◆ **Complete the following**
1. List every Canadian province named in the reader letters.
2. Reproduce the reader letters word for word from "Catholic crossroads" up to and including "already do that.".

◆ **Text provided**
** begin **

Denis Gertler Toronto


Re Adults Only (Letters, Nov. 7): A spokesman for Imperial Tobacco Canada suggests that a ban on vaping flavours would leave adult smokers with only two choices: quit or die. Wouldn’t the third choice be to vape, without flavouring?

Then again, in the end we all die. Altogether, no prize for logic here.

Richard Harris Hamilton

Catholic crossroads

Re Let’s Put An End To Publicly Funded Catholic Schools (Nov. 2): From time immemorial, the primary purpose of education has been literacy and numeracy – not conformity to a prevailing spirit of our age. I suggest that, instead of defunding Catholic schools in Ontario, the province embrace Mayor John Tory’s idea of extending a level of funding to all accredited, independent schools. Provinces such as Alberta and, to a lesser extent, British Columbia, Saskatchewan and New Brunswick, already do that.

While it may seem counterintuitive, the practice should cost less in the long run, because per capita costs to educate students are lower in those schools than in the public system, according to the Fraser Institute. It is evident that parents continue to value school choice for their children: Witness the popularity of Catholic schools as well as French Immersion.

We say we’re stronger in Canada because of our multiculturalism. Let’s actually embrace that fully with funding for all.

Barbara Ferrier Guelph, Ont.


As a country, we claim to have separated church and state. Yet, because of an antiquated ruling on education, Ontario Catholic school students who are gay or transgender, or experience a gender crisis, find themselves to be the objects of painful discrimination.

** end **

◆ **Stored items from a collection**
** begin **

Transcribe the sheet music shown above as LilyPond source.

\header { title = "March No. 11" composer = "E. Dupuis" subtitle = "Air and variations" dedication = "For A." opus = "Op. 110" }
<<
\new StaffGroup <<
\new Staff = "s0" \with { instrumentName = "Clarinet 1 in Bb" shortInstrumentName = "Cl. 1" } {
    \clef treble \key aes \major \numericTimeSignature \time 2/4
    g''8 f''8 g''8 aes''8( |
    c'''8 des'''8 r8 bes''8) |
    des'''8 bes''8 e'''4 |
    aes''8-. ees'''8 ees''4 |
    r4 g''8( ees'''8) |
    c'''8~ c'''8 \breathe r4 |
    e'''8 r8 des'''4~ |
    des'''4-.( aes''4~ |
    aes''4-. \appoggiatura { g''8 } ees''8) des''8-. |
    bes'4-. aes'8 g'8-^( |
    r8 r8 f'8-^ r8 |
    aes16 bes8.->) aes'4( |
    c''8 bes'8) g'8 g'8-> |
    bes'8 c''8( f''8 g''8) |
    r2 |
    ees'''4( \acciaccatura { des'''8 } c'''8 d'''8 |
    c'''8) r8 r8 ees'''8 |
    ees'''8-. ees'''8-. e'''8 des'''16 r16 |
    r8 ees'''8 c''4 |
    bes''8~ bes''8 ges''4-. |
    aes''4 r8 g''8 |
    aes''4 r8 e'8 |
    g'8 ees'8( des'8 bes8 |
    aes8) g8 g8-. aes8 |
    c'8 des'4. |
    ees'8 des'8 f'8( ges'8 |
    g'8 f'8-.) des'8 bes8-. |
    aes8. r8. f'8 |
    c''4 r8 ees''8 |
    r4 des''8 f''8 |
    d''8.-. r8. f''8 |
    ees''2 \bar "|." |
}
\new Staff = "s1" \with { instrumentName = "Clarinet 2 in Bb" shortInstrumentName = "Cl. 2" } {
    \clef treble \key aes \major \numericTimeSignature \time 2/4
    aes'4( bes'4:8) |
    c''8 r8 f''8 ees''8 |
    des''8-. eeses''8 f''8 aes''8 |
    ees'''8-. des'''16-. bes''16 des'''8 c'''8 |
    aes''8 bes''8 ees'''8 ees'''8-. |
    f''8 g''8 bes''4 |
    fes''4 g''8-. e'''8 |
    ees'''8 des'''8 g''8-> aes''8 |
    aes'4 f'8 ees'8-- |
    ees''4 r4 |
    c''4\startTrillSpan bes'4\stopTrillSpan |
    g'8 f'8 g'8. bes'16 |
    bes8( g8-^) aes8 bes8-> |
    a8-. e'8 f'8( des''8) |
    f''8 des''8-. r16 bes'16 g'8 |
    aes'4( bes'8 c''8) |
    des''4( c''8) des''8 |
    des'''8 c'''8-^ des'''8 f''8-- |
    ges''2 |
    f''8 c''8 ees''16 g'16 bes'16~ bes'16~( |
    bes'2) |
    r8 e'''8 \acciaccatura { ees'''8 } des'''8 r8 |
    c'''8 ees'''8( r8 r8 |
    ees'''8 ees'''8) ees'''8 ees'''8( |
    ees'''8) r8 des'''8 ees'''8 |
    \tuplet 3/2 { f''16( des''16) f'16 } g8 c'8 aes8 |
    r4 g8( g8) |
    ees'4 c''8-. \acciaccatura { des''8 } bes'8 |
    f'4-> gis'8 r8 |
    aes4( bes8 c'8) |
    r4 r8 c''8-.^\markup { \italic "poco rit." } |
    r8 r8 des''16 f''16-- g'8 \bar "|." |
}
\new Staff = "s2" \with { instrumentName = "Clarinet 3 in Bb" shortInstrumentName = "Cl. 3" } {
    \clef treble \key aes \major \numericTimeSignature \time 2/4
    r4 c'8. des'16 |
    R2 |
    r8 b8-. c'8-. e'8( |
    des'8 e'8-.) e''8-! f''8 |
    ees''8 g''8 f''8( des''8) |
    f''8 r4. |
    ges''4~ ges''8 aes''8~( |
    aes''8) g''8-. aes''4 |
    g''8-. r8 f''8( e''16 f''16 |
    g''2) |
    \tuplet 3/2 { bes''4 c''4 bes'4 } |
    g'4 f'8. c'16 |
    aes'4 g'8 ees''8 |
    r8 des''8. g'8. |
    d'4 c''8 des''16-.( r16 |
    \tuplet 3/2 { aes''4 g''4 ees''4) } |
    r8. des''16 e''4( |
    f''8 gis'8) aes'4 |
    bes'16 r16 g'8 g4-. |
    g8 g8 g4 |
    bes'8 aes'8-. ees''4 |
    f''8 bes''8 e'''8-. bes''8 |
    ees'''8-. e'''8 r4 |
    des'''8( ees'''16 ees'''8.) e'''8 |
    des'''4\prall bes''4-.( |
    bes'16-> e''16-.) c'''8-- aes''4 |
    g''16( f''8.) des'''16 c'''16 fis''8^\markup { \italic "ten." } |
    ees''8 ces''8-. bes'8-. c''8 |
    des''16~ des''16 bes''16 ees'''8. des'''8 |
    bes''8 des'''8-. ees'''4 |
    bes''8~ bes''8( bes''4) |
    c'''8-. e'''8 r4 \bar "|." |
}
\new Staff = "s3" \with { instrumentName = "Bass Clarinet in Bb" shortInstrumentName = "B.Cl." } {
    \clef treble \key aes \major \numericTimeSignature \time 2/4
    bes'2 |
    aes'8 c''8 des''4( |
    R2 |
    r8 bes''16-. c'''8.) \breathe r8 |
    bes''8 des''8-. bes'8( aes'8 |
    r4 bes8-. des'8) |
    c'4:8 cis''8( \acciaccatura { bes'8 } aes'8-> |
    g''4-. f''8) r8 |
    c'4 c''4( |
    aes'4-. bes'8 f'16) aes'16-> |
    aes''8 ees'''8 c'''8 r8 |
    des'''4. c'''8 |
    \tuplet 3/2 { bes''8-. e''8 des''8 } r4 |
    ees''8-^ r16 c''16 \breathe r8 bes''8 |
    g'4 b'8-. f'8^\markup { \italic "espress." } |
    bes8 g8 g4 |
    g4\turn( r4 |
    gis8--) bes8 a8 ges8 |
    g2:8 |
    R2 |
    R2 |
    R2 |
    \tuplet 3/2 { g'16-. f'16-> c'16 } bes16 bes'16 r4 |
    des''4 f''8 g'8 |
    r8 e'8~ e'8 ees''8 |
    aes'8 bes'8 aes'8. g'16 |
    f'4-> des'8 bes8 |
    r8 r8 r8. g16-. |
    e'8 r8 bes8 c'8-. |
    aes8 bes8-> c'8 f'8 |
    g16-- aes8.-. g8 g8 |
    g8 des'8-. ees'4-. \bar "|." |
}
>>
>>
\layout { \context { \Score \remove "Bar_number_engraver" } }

** end **

◆ **List of solutions**
1. Ontario, Alberta, British Columbia, Saskatchewan, New Brunswick

2.
Catholic crossroads

Re Let’s Put An End To Publicly Funded Catholic Schools (Nov. 2): From time immemorial, the primary purpose of education has been literacy and numeracy – not conformity to a prevailing spirit of our age. I suggest that, instead of defunding Catholic schools in Ontario, the province embrace Mayor John Tory’s idea of extending a level of funding to all accredited, independent schools. Provinces such as Alberta and, to a lesser extent, British Columbia, Saskatchewan and New Brunswick, already do that.